● The task
Look through the data below for the line with "X133915000Y-131540000D03*", and transcribe it exactly together with each line after it up to and including the line with "X228915000Y-170540000D03*". Give nothing else.

● Task inputs
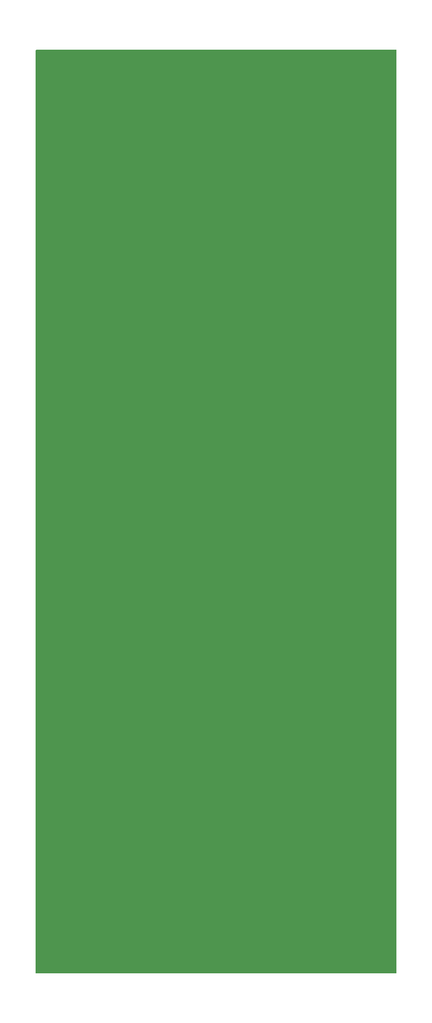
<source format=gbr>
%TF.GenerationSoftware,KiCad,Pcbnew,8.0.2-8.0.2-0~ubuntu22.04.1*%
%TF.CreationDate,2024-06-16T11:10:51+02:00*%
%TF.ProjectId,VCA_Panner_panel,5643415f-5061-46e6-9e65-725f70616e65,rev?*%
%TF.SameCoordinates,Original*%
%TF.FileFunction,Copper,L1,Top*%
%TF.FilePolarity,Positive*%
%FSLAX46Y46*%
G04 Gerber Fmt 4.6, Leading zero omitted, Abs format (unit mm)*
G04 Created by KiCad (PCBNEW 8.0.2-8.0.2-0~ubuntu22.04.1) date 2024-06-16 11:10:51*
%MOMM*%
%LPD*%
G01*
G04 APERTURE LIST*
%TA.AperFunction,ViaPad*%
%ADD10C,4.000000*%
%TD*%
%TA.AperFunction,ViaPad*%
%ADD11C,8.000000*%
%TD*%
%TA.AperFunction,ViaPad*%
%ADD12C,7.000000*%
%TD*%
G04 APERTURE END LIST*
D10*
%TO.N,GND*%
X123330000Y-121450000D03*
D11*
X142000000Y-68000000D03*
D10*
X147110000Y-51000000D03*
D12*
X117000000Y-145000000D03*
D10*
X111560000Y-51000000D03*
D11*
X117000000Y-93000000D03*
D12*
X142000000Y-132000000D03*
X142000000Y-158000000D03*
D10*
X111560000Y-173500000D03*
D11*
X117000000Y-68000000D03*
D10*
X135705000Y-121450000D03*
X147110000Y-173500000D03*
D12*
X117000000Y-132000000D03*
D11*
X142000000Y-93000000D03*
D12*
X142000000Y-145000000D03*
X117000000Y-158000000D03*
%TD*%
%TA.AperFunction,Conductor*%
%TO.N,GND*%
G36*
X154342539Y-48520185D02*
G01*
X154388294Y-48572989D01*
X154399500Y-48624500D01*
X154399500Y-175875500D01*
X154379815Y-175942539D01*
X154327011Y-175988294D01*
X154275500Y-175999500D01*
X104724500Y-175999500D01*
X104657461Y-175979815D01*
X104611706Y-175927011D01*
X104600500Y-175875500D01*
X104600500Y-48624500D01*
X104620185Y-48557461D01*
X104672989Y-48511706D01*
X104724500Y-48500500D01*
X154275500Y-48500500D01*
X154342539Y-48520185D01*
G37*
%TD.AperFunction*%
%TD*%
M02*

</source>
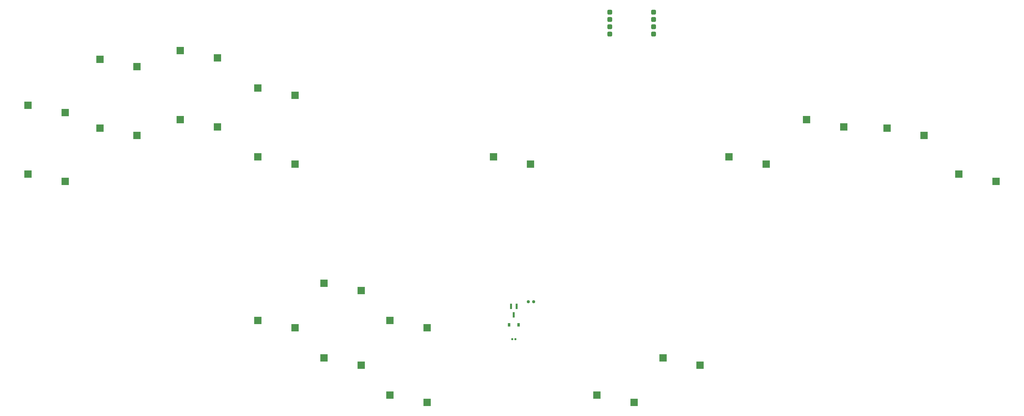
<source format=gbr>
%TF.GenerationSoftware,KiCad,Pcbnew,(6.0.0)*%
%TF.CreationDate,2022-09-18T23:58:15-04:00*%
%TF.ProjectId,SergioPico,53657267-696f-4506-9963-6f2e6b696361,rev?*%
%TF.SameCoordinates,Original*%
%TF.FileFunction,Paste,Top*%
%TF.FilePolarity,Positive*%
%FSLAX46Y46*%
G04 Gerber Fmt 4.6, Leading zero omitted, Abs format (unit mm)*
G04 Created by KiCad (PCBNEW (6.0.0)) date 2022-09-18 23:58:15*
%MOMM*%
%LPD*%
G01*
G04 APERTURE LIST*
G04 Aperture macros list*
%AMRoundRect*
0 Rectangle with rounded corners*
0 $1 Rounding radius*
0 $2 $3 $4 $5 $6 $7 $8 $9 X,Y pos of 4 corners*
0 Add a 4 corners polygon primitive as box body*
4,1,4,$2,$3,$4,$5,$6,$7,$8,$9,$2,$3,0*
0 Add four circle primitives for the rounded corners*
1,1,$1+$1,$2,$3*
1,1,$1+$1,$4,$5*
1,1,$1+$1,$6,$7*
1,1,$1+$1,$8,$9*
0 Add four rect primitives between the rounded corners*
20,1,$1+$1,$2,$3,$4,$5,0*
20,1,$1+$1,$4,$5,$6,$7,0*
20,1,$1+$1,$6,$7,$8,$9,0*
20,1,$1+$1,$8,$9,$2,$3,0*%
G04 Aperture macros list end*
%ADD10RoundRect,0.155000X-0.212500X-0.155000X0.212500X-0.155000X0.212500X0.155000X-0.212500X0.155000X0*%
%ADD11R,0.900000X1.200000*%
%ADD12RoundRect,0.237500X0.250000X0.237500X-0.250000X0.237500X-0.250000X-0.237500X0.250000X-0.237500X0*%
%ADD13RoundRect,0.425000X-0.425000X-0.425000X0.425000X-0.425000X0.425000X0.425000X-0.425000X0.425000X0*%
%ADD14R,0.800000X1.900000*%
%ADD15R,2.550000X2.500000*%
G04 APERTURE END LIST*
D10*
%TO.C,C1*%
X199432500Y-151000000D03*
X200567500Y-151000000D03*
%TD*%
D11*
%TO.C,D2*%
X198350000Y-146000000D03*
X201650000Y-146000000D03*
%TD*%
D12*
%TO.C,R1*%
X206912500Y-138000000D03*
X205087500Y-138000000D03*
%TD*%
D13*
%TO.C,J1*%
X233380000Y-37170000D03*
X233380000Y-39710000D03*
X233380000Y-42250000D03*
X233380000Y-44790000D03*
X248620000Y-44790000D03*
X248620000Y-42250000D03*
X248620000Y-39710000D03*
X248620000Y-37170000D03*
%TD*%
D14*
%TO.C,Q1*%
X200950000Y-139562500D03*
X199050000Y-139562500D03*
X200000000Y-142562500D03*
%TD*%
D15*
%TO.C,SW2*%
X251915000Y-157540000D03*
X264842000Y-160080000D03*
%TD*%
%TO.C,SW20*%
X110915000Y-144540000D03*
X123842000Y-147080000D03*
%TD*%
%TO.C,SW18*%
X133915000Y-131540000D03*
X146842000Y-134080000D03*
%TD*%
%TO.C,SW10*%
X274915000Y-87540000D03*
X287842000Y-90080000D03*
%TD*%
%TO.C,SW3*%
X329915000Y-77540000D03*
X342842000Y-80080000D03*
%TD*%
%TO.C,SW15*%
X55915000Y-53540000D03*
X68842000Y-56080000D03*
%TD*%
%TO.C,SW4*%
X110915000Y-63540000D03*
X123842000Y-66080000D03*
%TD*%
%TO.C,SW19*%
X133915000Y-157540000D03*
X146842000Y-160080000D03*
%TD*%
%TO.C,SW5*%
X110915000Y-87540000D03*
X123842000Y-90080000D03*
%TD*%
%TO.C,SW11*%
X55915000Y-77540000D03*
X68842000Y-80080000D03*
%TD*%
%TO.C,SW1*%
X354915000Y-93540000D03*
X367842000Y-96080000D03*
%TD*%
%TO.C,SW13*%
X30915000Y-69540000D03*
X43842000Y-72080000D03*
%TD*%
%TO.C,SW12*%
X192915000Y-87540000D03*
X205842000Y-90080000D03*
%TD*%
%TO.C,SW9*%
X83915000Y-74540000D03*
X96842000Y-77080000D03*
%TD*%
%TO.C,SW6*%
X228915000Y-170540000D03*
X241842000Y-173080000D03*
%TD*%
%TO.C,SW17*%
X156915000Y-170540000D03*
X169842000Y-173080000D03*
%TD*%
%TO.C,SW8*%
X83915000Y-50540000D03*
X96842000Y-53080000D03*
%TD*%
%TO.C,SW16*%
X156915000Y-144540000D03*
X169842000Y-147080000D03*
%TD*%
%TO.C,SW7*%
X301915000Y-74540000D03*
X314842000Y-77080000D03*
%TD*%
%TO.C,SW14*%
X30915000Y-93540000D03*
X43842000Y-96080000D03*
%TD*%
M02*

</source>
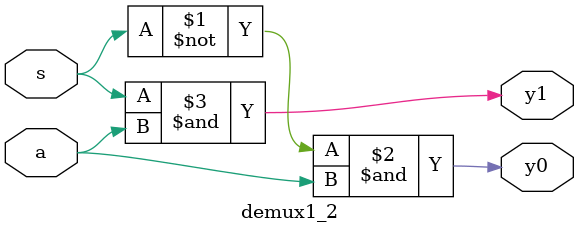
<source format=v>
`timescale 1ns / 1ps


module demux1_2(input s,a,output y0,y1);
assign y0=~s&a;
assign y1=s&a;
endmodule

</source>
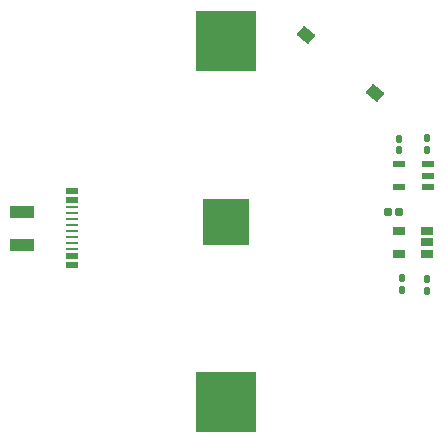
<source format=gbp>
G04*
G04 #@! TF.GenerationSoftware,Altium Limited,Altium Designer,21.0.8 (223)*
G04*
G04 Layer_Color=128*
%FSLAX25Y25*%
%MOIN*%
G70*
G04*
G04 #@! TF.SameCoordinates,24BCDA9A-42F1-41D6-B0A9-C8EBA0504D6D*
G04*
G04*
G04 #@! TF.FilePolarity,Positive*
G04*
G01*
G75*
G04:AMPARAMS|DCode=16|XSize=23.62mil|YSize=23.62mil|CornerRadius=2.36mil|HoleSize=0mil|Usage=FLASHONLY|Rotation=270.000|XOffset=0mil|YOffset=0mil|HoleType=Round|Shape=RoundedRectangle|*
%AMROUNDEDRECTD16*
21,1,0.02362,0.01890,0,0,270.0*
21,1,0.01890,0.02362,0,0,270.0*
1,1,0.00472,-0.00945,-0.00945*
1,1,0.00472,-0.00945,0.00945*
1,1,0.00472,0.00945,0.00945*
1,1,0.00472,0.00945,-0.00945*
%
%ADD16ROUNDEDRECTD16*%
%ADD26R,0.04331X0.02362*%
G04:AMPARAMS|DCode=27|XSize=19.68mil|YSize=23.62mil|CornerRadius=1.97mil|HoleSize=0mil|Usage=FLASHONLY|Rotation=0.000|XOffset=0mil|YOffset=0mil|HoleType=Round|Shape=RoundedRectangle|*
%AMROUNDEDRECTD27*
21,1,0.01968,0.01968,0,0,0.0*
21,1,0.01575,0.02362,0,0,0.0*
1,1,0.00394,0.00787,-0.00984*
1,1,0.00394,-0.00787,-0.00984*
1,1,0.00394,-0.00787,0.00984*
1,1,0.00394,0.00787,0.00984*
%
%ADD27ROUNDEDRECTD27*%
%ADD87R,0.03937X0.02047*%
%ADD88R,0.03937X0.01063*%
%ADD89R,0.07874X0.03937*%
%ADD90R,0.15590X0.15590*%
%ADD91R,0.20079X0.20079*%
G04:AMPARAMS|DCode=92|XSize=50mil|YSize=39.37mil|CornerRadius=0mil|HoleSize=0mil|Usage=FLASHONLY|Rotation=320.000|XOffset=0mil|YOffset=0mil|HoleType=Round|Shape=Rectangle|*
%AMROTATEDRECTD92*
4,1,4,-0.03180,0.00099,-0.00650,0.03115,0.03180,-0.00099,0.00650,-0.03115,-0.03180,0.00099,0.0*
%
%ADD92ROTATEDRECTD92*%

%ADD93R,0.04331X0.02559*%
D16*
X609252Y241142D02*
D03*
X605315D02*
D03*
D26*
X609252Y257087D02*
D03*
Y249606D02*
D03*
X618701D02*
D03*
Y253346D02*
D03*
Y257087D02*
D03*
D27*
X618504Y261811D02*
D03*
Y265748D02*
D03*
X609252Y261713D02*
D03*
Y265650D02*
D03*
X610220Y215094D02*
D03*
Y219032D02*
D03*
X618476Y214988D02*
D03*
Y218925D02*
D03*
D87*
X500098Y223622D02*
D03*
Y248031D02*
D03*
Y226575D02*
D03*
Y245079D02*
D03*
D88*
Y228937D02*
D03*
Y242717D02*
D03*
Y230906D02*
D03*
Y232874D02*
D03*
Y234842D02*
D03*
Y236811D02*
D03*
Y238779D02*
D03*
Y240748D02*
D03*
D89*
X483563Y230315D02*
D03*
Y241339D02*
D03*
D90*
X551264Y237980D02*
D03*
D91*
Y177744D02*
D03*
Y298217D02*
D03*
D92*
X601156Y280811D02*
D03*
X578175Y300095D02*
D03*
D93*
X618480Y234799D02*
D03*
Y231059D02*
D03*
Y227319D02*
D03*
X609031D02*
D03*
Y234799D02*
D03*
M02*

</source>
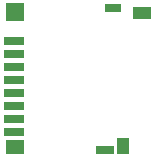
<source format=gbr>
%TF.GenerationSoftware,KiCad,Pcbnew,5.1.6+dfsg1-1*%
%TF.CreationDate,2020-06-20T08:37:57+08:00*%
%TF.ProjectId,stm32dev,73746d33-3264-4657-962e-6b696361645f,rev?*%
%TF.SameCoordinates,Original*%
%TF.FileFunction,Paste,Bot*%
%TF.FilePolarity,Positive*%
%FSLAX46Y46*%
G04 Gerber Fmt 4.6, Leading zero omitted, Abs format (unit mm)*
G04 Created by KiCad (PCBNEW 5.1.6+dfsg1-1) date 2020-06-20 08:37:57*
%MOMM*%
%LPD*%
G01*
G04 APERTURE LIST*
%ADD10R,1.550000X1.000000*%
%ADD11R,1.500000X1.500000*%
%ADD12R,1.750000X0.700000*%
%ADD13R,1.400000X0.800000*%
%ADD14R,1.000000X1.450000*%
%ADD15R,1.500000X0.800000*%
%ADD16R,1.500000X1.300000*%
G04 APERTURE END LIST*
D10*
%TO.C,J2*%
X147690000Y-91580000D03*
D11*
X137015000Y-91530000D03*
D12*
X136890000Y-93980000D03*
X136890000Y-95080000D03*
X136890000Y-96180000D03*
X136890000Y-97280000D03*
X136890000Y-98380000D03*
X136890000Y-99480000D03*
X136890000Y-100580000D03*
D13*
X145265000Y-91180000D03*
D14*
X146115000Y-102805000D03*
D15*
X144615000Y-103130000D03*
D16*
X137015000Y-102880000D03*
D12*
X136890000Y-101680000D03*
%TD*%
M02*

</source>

● Output below
X133915000Y-131540000D03*
X146842000Y-134080000D03*
%TD*%
%TO.C,SW10*%
X274915000Y-87540000D03*
X287842000Y-90080000D03*
%TD*%
%TO.C,SW3*%
X329915000Y-77540000D03*
X342842000Y-80080000D03*
%TD*%
%TO.C,SW15*%
X55915000Y-53540000D03*
X68842000Y-56080000D03*
%TD*%
%TO.C,SW4*%
X110915000Y-63540000D03*
X123842000Y-66080000D03*
%TD*%
%TO.C,SW19*%
X133915000Y-157540000D03*
X146842000Y-160080000D03*
%TD*%
%TO.C,SW5*%
X110915000Y-87540000D03*
X123842000Y-90080000D03*
%TD*%
%TO.C,SW11*%
X55915000Y-77540000D03*
X68842000Y-80080000D03*
%TD*%
%TO.C,SW1*%
X354915000Y-93540000D03*
X367842000Y-96080000D03*
%TD*%
%TO.C,SW13*%
X30915000Y-69540000D03*
X43842000Y-72080000D03*
%TD*%
%TO.C,SW12*%
X192915000Y-87540000D03*
X205842000Y-90080000D03*
%TD*%
%TO.C,SW9*%
X83915000Y-74540000D03*
X96842000Y-77080000D03*
%TD*%
%TO.C,SW6*%
X228915000Y-170540000D03*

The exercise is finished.